E finalmente, um mundo que confunde conceitos como "direito à igualdade de género” (homens e mulheres deverão ter os mesmos direitos sociais, profissionais, políticos) com “liberdade de género” (cada um escolhe o género que lhe apetecer).
Atrás de um mundo aparentemente preocupado com o respeito pela diferença e aceitação da diversidade, esconde-se um mundo ditatorial, que obriga o adolescente à procura de si mesmo a rapidamente se definir (antes só tinha que decidir se era do Benfica ou do Sporting...), um jovem, política e culturalmente forçado a nomear-se como hétero ou homo ou bi ou trans...
Um mundo que alterou os antigos modelos adolescentes – como os músicos e os atores -destinados a tomar o lugar dos modelos parentais, obrigatoriamente descidos do pedestal, e que os substituiu por centenas de “Influencers” digitais, anónimos, com uma carinha “laroca”, que dizem umas “larachas”, e colecionam likes, roupas e viagens, e euros ou dollars... “Quando for grande quero ser “Influencer” para viajar muito e ficar rico...”, eis o novo modelo de felicidade para muitos adolescentes!
Talvez não seja em vão que durante o primeiro confinamento muitos de nós imaginámos que a Pandemia tinha vindo para mudar alguma coisa na humanidade...
Saudades de um tempo de recolhimento, da ausência dos objetos a consumir porque as lojas estavam fechadas, da ausência do excesso de turismo (e do barulho dos tróleis na calçada) porque as pessoas não viajavam, nem se preocupavam com a última moda, ou com a melhor operação estética (para mamas, rabos e afins) e outras frivolidades, porque uma preocupação maior tinha ocupado as mentes: já não um bem acessório das sociedades de consumo, mas um bem essencial - a saúde.

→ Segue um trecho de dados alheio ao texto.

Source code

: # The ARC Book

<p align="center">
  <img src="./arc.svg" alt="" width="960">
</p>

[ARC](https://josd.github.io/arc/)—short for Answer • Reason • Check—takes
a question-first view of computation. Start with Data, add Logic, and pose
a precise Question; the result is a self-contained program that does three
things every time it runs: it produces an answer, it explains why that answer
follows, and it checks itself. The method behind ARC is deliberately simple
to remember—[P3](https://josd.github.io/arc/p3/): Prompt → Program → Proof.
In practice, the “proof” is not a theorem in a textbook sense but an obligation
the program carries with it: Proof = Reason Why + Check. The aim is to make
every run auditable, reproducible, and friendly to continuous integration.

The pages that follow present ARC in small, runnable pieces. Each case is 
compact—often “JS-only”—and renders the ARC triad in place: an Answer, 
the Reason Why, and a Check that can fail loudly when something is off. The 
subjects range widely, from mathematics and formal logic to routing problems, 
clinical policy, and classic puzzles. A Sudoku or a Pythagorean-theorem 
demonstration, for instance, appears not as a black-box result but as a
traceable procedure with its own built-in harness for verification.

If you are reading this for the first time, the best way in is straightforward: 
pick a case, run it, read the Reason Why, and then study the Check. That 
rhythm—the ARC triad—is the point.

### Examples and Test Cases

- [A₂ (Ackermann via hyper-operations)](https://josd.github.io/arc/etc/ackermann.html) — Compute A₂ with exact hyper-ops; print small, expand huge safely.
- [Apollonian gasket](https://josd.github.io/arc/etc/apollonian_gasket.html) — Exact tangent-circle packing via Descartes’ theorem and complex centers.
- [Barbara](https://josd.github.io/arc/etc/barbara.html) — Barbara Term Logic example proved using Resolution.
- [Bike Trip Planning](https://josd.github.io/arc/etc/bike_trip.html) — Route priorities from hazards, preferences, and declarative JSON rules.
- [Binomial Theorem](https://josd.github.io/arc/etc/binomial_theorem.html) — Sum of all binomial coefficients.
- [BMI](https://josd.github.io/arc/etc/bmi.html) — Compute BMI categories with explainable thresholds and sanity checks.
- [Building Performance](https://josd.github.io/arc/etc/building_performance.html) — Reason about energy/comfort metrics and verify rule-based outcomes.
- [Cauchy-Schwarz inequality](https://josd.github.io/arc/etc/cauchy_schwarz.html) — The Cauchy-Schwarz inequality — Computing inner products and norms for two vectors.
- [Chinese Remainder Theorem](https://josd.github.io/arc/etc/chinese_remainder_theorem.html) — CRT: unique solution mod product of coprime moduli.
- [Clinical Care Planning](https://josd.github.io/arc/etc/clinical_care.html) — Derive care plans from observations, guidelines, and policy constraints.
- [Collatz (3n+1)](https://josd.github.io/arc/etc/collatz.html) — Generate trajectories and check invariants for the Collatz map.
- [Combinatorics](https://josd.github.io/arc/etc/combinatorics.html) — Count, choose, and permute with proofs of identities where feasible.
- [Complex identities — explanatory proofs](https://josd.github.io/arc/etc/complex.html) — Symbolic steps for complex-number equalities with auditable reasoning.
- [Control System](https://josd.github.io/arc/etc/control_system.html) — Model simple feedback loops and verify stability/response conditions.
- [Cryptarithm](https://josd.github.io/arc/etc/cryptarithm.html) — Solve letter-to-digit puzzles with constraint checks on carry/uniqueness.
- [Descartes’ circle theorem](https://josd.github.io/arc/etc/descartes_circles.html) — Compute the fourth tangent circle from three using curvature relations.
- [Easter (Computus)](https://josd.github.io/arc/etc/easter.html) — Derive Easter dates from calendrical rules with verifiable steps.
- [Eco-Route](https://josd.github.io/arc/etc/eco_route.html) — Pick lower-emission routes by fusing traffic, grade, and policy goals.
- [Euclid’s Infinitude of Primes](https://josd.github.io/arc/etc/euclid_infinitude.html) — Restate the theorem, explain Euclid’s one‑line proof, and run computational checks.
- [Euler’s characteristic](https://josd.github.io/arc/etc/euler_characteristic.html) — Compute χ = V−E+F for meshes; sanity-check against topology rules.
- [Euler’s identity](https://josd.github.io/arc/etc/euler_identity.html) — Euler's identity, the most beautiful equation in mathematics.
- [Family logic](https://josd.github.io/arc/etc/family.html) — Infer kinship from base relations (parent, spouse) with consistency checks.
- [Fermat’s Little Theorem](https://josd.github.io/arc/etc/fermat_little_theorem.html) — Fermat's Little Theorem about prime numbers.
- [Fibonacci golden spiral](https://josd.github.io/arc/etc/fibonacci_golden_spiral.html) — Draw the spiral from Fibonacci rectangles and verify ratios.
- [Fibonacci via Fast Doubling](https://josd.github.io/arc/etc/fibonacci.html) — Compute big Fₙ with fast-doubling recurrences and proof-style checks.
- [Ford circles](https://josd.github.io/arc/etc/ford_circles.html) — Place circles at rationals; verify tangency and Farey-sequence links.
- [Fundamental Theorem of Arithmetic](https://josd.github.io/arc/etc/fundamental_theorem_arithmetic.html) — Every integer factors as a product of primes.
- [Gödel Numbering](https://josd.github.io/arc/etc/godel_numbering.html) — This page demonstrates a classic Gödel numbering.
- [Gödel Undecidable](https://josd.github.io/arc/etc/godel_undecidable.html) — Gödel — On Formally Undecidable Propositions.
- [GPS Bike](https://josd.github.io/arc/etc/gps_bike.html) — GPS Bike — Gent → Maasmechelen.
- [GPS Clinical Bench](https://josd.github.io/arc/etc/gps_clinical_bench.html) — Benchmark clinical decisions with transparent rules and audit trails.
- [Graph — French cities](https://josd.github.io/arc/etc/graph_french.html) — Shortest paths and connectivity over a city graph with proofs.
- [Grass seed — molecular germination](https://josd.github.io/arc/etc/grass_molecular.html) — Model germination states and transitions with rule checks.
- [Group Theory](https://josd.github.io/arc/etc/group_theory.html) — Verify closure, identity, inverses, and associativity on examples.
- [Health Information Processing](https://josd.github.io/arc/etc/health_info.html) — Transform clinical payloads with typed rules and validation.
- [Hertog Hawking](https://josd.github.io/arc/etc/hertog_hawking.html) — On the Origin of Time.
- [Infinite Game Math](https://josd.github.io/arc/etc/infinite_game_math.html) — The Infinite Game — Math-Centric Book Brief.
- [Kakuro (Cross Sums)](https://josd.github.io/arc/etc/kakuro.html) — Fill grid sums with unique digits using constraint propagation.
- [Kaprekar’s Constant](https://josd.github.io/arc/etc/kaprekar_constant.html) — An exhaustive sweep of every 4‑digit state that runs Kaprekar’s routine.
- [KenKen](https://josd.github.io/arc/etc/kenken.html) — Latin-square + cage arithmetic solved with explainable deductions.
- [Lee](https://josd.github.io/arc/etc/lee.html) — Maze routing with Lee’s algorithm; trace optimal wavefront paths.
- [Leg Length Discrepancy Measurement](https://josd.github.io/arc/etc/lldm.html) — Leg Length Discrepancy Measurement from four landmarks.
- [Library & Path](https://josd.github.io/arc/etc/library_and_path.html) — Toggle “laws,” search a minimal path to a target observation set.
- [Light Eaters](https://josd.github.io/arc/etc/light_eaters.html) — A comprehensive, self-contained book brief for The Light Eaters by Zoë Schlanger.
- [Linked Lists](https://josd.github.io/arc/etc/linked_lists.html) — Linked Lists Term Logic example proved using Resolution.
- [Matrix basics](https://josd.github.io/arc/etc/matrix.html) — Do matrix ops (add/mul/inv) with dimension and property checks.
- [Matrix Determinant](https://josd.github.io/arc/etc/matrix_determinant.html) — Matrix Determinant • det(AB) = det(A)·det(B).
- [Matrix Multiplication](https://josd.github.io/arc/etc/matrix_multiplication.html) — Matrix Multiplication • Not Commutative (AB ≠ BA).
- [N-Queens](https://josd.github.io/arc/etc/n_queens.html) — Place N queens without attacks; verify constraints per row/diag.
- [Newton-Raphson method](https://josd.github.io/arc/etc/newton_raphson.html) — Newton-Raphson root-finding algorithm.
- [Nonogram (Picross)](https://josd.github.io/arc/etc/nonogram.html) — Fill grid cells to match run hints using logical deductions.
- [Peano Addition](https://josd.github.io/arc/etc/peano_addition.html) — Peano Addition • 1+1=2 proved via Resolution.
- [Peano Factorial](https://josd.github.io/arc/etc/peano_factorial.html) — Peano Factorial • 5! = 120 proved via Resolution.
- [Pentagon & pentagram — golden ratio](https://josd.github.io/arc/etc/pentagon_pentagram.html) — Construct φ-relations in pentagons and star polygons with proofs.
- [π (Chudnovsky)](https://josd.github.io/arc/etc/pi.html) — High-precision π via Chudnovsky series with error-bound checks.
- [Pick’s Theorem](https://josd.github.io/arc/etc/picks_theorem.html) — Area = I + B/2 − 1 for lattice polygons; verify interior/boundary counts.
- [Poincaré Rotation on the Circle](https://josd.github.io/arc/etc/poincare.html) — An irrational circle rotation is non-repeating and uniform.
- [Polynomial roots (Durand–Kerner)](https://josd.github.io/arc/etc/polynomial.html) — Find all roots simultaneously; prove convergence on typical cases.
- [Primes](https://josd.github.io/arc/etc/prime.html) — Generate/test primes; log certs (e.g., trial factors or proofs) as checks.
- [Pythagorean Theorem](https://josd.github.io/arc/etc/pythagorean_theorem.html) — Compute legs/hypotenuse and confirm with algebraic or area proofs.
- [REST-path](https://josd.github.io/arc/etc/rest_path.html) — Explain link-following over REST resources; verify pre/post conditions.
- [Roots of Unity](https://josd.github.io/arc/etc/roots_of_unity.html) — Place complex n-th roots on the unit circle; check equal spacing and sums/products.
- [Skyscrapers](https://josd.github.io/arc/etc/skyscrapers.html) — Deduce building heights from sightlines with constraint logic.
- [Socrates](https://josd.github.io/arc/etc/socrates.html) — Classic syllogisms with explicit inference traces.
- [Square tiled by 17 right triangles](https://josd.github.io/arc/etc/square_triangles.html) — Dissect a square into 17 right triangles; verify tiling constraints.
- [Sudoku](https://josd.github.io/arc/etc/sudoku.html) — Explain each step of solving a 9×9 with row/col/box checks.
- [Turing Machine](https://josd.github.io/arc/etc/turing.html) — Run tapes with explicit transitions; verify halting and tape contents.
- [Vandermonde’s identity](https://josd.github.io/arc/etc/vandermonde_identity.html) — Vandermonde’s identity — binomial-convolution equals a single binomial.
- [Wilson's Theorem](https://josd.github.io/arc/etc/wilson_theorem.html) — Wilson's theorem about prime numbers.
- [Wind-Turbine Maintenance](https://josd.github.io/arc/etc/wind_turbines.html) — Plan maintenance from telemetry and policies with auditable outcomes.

Há umas semanas, assistindo na televisão à terrível (absurda, revoltante, inaceitável) Invasão da Ucrânia, bombardeada nas cidades, mas também na comunicação social, chamou-me a atenção - por entre intermináveis testemunhos sofridos de pessoas que tudo tinham perdido (e que os telejornais fazem questão de fazer render) - as palavras de uma mulher, talvez com cerca de 60 anos, que respondia ao jornalista: “É terrível, mas isto mostra-nos aquilo que é essencial, o que vale a pena, dá um sentido...”
Se Bion estivesse vivo viria cá para fora, para as redes sociais, gritar a bom som:
"Caros colegas psicanalistas, é preciso lembrar aquilo que vos tenho falado há tantos anos, gritá-lo neste mundo - o conceito do ‘Negativo’! O Pensamento surge da ausência, o Conceito nasce perante a falta do objeto!
O bebé constrói a representação de seio quando ele não está lá...
A criança torna-se criativa quando não está afogada no meio de milhares de brinquedos, e assim consegue transformar um tupperware num capacete, ou uma mola da roupa partida num soldadinho de chumbo...
O adolescente precisa de ausência de internet ilimitada para se poder aborrecer de morte no sofá durante as férias, e ter novas ideias sobre o que quer ser no futuro...
O adulto precisa de recolhimento, de se preocupar menos com o corpo, com o invólucro, com o que come ou deixa de comer no sentido literal, e preocupar-se mais com o alimento espiritual - ler, pensar, ouvir música..."
O texto já vai longo, e ainda ficou por falar da pseudo-moralidade do “politicamente” correto”, que este texto falha redondamente. Mas não faz mal, fica no ar, para quem a quiser pensar.